• [EXERCICES À TRAITER]:
(a) Répondez aux questions suivantes sur l'extrait consacré à l'investissement :
(i) Quels auteurs ont simulé des chocs de productivité agrégée à partir d'un modèle de cycles d'affaires réels ?
(ii) Dans quel secteur et dans quelle région les enquêtes utilisées par Rüdiger Bachmann et Peter Zorn ont-elles été réalisées ?
(iii) Quels déterminants non technologiques des dépenses d'investissement l'enquête cite-t-elle ?
(b) Rédigez la suite de l'extrait sur l'investissement à partir de sa dernière phrase, s'il vous plaît.

--- EXTRAIT DU DOCUMENT ---

L’investissement joue un rôle essentiel dans l’économie. Non seulement l’accumulation du capital mène à une plus forte croissance, mais les larges fluctuations de l’investissement contribuent également à générer les fluctuations de la production agrégée. Les sources de cette volatilité macroéconomique restent encore largement sujettes à débat. Toute une littérature néoclassique, développée autour de la théorie des cycles d’affaires réels, privilégie les chocs technologiques pour expliquer les fluctuations conjoncturelles. Robert King et Sergio Rebelo (1999) ont simulé des « chocs » de productivité agrégée à partir d’un modèle de cycles d’affaires réels ; les dynamiques qu’ils génèrent répliquent alors assez fidèlement l’évolution des agrégats macroéconomiques aux Etats-Unis et notamment les dynamiques de l’investissement. L'interprétation technologique des fluctuations conjoncturelles ne fait toutefois pas l’unanimité et plusieurs nouveaux keynésiens l’ont notamment rejetée au terme de leurs travaux empiriques. Les monétaristes, les postkeynésiens et l’école autrichienne expliquent également les cycles d’affaires en mettant l’accent sur des variables autres que technologiques. 

Rüdiger Bachmann et Peter Zorn (2013) ont utilisé des données d’enquête pour déterminer quels facteurs gouvernent les dynamiques de l’investissement à court terme et ainsi évaluer l’hypothèse des chocs technologiques. Les enquêtes ont été réalisées dans l'industrie manufacturière à l’ouest de l’Allemagne et visent à révéler des déterminants subjectifs de l’investissement. Les entreprises interrogées ont indiqué si leur activité d’investissement au cours d’une année donnée a été influencée, par exemple, par des considérations d’ordre technologique et, si c’est effectivement le cas, à quelle ampleur. L’enquête interroge également les firmes allemandes à propos des déterminants non technologiques de leurs dépenses d’investissement, notamment la finance et la demande.

--- LISTE DES DONNÉES ---

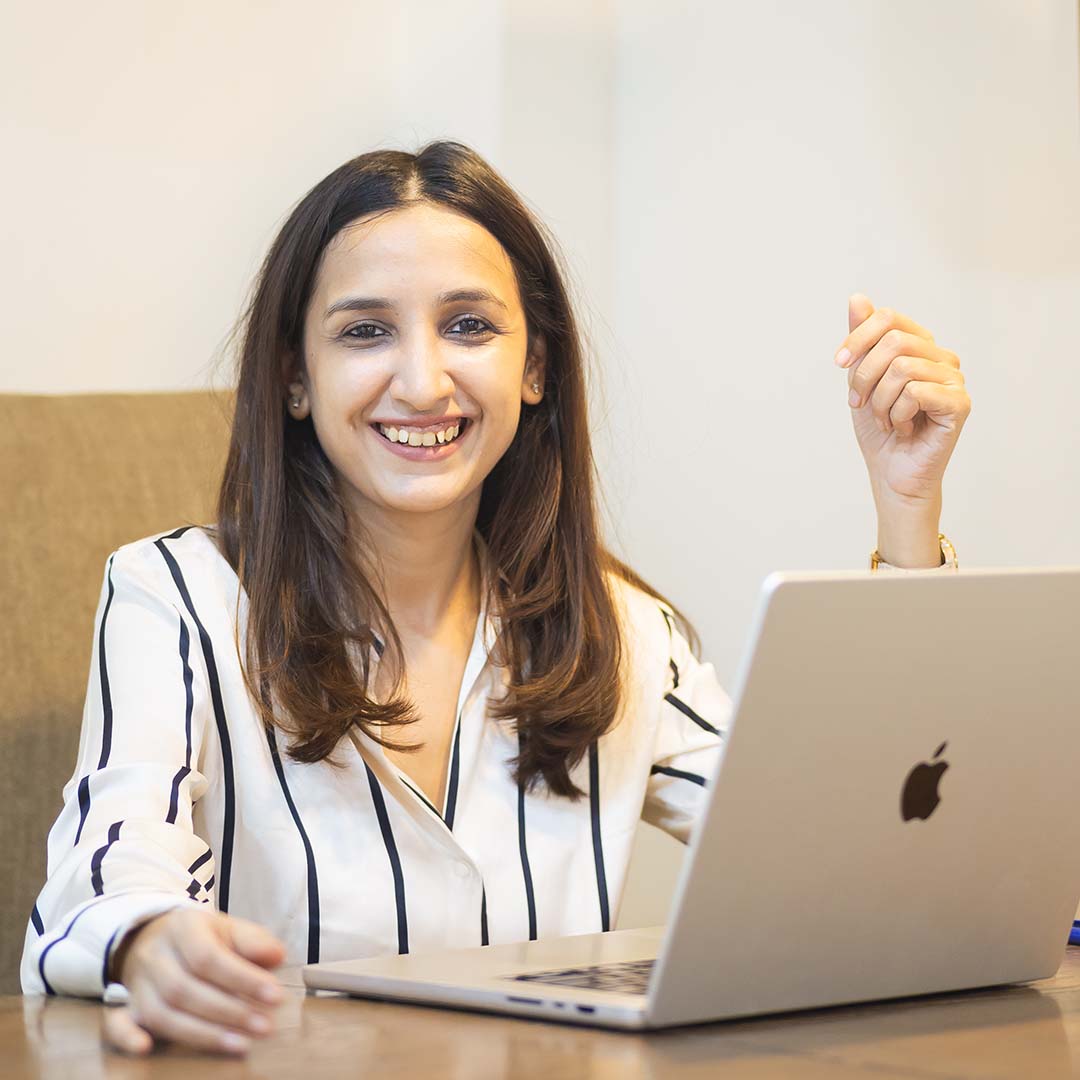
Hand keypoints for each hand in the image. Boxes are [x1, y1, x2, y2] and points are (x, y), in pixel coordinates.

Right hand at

---
--- LISTE DES DONNÉES ---

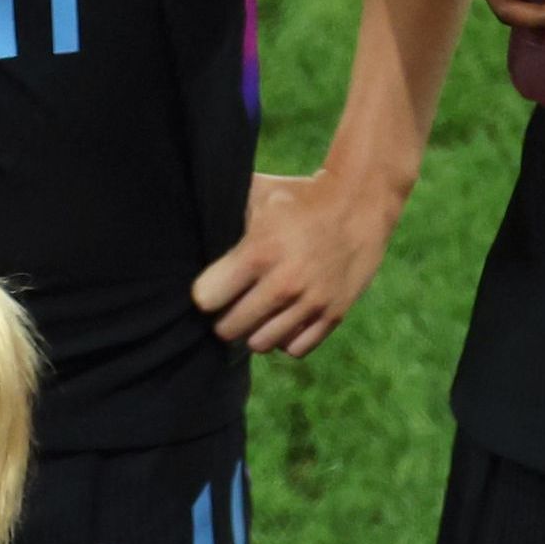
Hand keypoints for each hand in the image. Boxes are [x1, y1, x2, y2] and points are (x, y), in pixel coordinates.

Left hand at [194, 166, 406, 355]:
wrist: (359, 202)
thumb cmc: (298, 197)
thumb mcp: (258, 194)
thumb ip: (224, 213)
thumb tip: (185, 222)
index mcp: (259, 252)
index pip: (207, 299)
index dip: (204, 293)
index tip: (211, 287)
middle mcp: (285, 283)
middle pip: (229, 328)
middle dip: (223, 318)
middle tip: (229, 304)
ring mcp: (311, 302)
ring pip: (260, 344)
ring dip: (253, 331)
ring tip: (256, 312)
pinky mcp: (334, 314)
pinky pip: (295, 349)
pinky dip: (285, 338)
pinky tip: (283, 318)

---

• [RÉPONSES]:
(a)
(i) Robert King et Sergio Rebelo (1999).
(ii) Dans l'industrie manufacturière, à l'ouest de l'Allemagne.
(iii) Notamment la finance et la demande.

(b)
Certes, les chocs technologiques expliquent une part significative des fluctuations de l’investissement agrégé, puisqu’ils contribuent à 19 % de celles-ci, mais la plus large part de cette volatilité est toutefois attribuée aux facteurs non technologiques. Les deux sources majeures de chocs non technologiques sont les chocs de demande et les chocs financiers. L’étude ne peut toutefois déterminer laquelle des deux tire l’essentiel de la croissance de l’investissement agrégé. Les chocs financiers expliquent 9 à 46 % de la croissance de l’investissement, tandis que les chocs de demande globale expliquent 23 à 61 % de cette dernière. Si, comme le suggèrent les travaux de King et Rebelo, les fluctuations de l’investissement trouvent leur source dans des chocs de productivité, Bachmann et Zorn en concluent que ces derniers doivent être recherchés en dehors du champ technologique. 

 

Références 

BACHMANN, Rüdiger, & Peter ZORN (2013), « What drives aggregate investment? », NBER working paper, n° 18990, avril. 

KING, Robert G., & Sergio T. REBELO (1999), « Resuscitating real business cycles », in J. B. Taylor & M. Woodford (dir.), Handbook of Macroeconomics, vol. 1.